▸ ABOUT THIS TASK: Show every line of the data that includes the word "images".

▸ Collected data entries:
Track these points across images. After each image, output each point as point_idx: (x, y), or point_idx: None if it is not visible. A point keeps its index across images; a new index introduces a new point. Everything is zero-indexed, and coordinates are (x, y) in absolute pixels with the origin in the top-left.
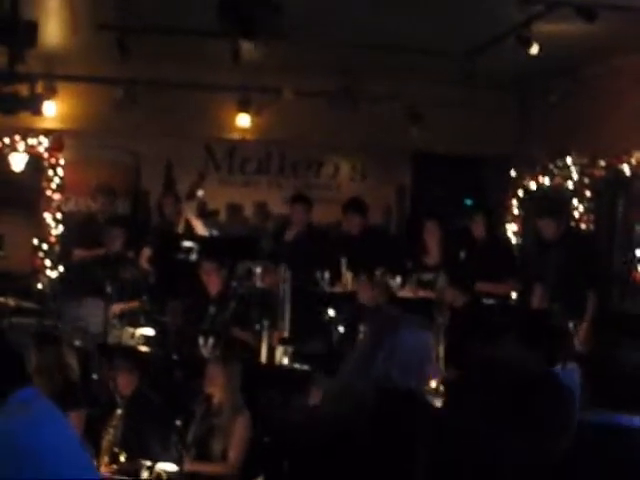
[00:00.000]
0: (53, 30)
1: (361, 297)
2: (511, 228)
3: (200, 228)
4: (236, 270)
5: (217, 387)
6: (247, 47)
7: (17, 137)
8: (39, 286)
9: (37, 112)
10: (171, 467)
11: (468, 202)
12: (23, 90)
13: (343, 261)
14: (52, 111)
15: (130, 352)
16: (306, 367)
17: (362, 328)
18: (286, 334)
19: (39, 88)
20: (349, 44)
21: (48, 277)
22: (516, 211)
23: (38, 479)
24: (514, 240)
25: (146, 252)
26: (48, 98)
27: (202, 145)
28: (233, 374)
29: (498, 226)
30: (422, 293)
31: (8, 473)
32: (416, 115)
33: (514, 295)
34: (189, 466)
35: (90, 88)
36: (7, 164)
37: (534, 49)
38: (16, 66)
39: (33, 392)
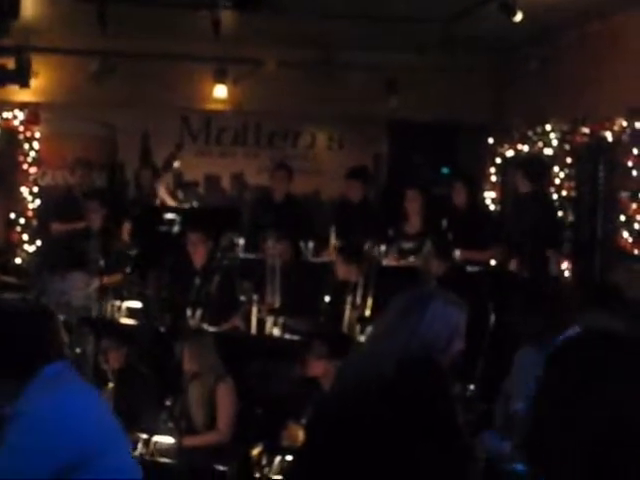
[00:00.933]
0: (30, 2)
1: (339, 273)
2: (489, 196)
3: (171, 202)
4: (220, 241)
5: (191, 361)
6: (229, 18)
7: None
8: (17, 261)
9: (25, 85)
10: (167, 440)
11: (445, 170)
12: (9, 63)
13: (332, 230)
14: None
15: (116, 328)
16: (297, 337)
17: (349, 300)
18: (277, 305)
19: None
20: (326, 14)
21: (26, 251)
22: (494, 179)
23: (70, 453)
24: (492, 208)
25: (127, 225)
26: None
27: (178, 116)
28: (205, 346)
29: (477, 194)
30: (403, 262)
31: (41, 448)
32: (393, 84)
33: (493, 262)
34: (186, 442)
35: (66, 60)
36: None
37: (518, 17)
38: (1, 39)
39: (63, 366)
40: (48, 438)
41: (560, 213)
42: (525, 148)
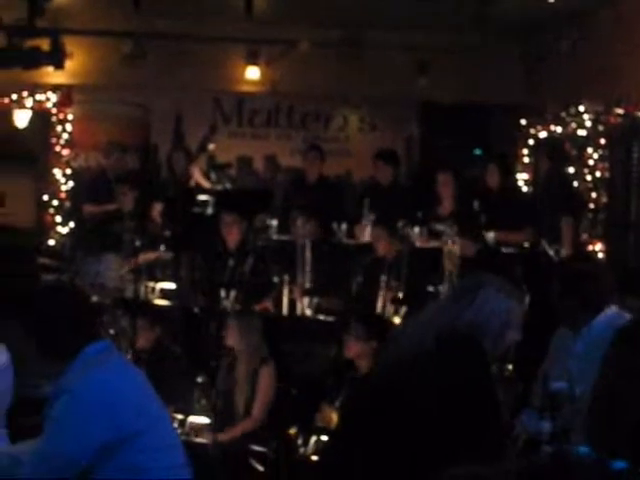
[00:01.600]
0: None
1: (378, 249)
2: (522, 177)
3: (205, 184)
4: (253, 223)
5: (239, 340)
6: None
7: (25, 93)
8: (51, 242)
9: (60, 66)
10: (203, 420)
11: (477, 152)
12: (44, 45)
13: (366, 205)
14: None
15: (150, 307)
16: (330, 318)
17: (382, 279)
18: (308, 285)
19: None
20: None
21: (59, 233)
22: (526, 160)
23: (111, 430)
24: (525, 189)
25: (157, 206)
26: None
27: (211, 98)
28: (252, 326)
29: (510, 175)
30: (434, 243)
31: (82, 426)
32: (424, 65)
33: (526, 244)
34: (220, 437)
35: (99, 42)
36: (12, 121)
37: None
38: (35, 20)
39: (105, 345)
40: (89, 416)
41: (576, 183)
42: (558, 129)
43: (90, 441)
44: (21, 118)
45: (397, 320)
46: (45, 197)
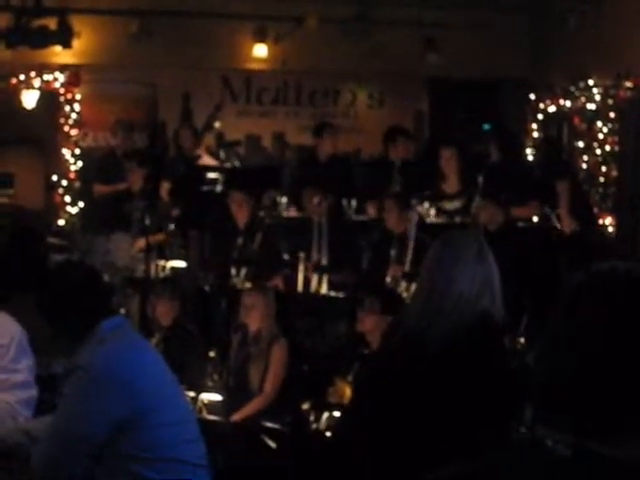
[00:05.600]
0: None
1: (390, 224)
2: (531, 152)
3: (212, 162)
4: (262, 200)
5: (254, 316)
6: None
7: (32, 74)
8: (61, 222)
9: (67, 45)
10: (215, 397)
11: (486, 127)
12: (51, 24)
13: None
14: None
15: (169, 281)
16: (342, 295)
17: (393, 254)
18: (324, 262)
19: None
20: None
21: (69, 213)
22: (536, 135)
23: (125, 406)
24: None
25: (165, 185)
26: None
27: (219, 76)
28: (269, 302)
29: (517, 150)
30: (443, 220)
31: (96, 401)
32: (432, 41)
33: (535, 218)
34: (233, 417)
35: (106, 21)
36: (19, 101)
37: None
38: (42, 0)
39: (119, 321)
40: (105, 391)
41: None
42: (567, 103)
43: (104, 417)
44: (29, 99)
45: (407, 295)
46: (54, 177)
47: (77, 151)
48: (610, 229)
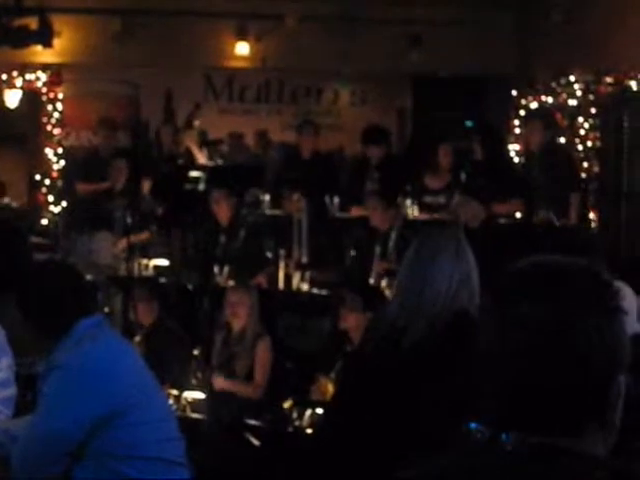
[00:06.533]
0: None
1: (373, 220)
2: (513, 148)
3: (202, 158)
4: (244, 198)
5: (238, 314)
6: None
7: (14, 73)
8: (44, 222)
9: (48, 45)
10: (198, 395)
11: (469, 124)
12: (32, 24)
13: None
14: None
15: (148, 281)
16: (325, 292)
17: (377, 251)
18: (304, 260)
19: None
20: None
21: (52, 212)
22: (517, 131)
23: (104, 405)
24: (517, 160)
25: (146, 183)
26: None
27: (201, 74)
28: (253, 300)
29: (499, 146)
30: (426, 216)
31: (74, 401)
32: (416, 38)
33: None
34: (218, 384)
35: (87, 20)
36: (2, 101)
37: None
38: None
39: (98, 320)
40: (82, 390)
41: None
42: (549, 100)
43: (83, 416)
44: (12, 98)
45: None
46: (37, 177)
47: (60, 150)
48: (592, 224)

---

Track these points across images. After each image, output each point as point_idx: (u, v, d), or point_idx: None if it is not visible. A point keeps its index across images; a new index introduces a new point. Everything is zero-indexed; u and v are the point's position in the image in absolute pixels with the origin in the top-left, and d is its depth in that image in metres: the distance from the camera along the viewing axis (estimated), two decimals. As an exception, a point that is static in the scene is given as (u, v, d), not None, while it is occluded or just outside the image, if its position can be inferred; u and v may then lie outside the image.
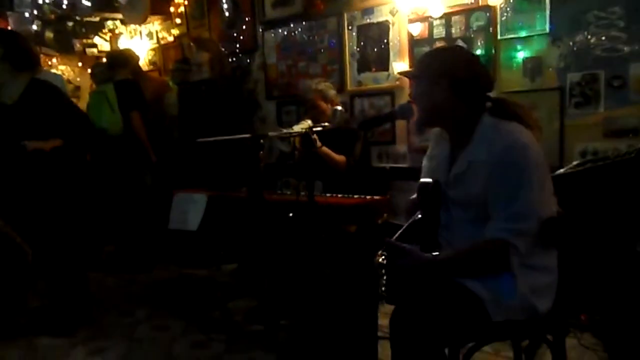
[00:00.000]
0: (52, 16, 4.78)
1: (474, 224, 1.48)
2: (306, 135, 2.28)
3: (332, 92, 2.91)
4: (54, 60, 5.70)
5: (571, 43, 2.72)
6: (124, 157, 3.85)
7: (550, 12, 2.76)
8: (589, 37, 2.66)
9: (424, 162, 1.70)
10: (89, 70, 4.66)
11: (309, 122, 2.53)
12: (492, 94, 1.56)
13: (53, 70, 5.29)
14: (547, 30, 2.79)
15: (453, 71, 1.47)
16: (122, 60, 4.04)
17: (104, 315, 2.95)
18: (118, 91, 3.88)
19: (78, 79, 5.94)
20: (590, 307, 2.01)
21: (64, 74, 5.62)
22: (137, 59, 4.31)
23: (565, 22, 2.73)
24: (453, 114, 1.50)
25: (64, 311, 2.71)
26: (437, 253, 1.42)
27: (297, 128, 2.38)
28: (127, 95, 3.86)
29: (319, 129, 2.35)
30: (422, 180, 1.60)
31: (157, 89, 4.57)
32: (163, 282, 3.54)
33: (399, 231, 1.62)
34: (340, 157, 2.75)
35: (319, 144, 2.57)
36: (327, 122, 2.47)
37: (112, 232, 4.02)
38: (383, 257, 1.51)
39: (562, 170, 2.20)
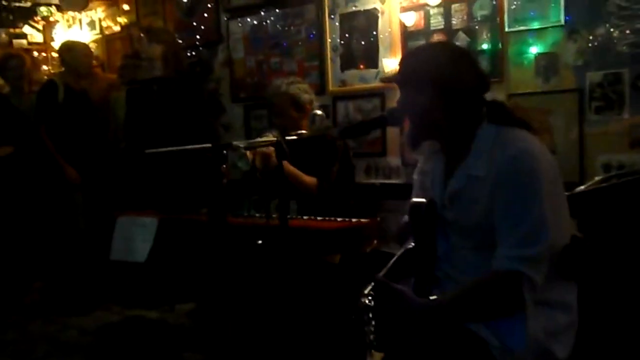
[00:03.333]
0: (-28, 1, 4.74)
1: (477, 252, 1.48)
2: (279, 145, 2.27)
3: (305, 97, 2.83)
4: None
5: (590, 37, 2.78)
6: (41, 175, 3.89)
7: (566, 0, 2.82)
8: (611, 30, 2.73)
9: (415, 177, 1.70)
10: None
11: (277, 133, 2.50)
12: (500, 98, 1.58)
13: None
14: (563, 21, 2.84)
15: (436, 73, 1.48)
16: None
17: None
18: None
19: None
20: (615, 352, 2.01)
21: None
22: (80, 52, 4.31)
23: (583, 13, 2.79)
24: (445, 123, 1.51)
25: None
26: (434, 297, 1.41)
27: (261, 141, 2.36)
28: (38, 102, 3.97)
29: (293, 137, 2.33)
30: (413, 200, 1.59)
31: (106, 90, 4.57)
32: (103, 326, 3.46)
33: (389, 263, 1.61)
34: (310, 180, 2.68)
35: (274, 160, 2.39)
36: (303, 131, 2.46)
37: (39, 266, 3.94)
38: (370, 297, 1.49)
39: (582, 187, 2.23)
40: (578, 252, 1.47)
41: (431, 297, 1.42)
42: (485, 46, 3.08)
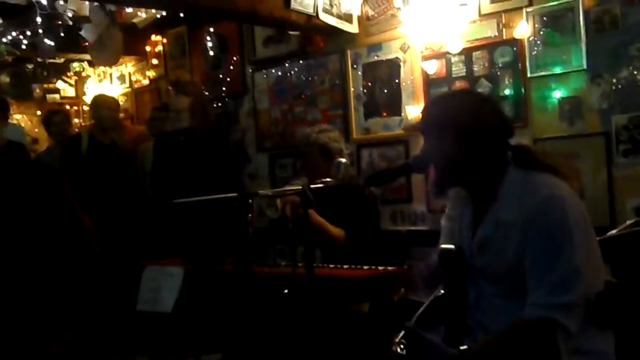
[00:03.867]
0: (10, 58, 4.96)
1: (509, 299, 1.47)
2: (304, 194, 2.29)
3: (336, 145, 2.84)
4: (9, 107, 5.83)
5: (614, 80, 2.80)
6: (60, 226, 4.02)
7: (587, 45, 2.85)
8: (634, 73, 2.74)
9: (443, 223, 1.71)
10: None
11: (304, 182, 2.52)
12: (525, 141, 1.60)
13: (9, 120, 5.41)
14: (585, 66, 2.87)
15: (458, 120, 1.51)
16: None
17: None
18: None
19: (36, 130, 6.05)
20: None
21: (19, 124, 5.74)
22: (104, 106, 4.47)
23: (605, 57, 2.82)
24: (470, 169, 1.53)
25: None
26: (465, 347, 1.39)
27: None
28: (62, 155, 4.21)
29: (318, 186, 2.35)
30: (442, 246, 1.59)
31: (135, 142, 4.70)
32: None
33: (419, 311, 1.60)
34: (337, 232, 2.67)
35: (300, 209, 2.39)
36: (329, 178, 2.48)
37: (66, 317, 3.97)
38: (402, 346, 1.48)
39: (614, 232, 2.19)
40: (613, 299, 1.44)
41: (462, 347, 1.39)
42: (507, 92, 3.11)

▸ SOLUTION TO THIS EXERCISE:
Track these points across images. After each image, output each point as point_idx: (x, y), or point_idx: None if it is not visible. A point keeps its index across images; a new index introduces a new point. Everything is zero-indexed, and coordinates are (x, y) in absolute pixels with the origin in the top-left.
Track these points across images. After each image, output each point as point_idx: (u, v, d), or point_idx: None if it is not visible. A point keeps its index across images; a new index introduces a new point. Everything is zero-indexed; u and v are the point's position in the image in absolute pixels with the origin in the top-left, and d is its depth in that image in metres: the distance from the camera along the viewing axis (estimated), two decimals. As an exception, a point that is static in the scene is given as (u, v, d), not None, while it is occluded or just outside the image, if its position can be inferred; u and v may then lie outside the image.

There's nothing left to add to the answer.